Biz : Baby blues
Biz revient, dans un récit qui nous fait découvrir un pan tout autre de sa personne et de sa langue, sur la dépression qui l’a aspiré après la naissance de son premier enfant.
Il y a quatre ans, Biz entrait dans ce que l’on présente en général comme la période la plus satisfaisante de l’existence: la paternité. Le moins qu’on puisse dire, c’est que ça n’a pas été aussi rose pour le gars des Loco Locass. Conjuguée au manque de sommeil et autres petites rançons du statut paternel, il a sombré dans une dépression qui a bien failli foutre sa vie en l’air. Période noire sur laquelle il se penche aujourd’hui à travers Dérives, un récit autofictionnel, oui, mais tiré en grande partie de son expérience.
De Dérives, contrairement à ce que l’on pourrait croire, Biz parle aisément, avec détachement même. "C’est que l’épisode me paraît tellement loin… Je suis complètement sorti de cette dépression. Je dois faire attention à certaines choses, mais c’est bel et bien derrière moi. Sans quoi je n’aurais d’ailleurs pas pu écrire là-dessus, j’imagine."
La détresse d’hier, devenue sujet littéraire, est l’occasion pour le rappeur de réfléchir à l’aspect friable de nos repères. Ce qu’il fait en organisant son texte selon deux registres, l’un collé au quotidien d’un jeune père dépassé par les sentiments, l’autre beaucoup plus métaphorique, où le lit duquel il ne parvient plus à s’extraire devient un radeau, à la dérive sur un inquiétant marais.
"Arrête de faire du rap!"
Tout un défi d’écriture, pour celui qui a l’habitude de croquer un sujet en trois minutes, que de développer un thème sur des pages et des pages. Défi dans lequel Jean Barbe, actuel directeur littéraire chez Leméac, l’a épaulé. "Je dois dire que vers le début du projet, il a mis le pied sur le brake, se souvient Biz. Il m’a dit: "Arrête de faire du rap, laisse tomber les allitérations, ça nous distrait du récit." En rap, il faut aller vers ces effets-là, ils font partie du langage, mais la prose obéit à d’autres codes." Ce qui ne veut pas dire qu’on ne reconnaît pas la patte du Loco Locass. "Eh, on peut sortir un gars du rap, mais on ne peut pas sortir le rap d’un gars!"
On ne peut pas non plus sortir de Biz les causes qui depuis toujours l’animent.

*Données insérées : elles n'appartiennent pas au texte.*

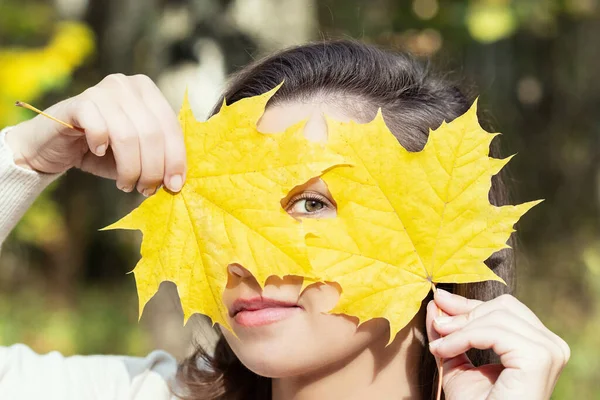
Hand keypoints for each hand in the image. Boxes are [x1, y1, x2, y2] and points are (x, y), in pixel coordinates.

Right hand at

Si Dérives porte d’abord et essentiellement sur un sujet intime, l’artiste engagé n’est jamais loin. "En fait, je voulais montrer que la dépression modifie nos rapports avec nos proches, mais aussi notre regard sur certaines situations. Par exemple, à un certain moment, c’est l’enfant qui fait réaliser au narrateur que dans une boulangerie, il n’y a que des nouveaux arrivants qui font le sale boulot. En temps normal, il aurait vigoureusement réagi… Même chose avec la cause souverainiste. Il en arrive à penser que les combattants souverainistes sont des guerriers aigris qui meurent à petit feu ou qui se suicident. Je l’ai déjà vu ainsi, je l’admets, mais plus maintenant. Maintenant je mène cette lutte pour mes enfants, ça relativise tout."

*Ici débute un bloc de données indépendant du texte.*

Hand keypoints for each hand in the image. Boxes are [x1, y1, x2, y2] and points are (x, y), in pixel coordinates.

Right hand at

Vous avez bien lu. "Mes enfants." C’est que Biz et sa blonde attendent une petite fille… Inquiétante perspective pour celui qui a déjà eu envie de tordre le cou de la cigogne? "Au contraire, je suis prêt cette fois! En fait, la grande différence, c’est que je ne m’attends pas à un bonheur absolu."
Dérives
de Biz
Éd. Leméac, 2010, 96 p.
DERIVES
Malgré la gravité du sujet, on ne fait qu’une bouchée de ce petit récit. Même qu’on en aurait pris plus, qu’on aurait aimé que soient davantage explorées les raisons profondes de la dépression d’un père, lesquelles ne peuvent se réduire aux nuits en pointillé ou aux chansons, aussi abrutissantes soient-elles, de Shilvi et Annie Brocoli. Sous cet angle, Dérives est un peu court, mais le livre, courageux et porté par un style ultra-vivant, truffé de références à Baudelaire, Aquin ou à la mythologie grecque, est traversé d’une vérité, d’une sensibilité à fleur de verbe qui nous font voir en Biz infiniment plus qu’un artiste à la langue bien pendue. Un écrivain sans doute, que nous suivrons de près.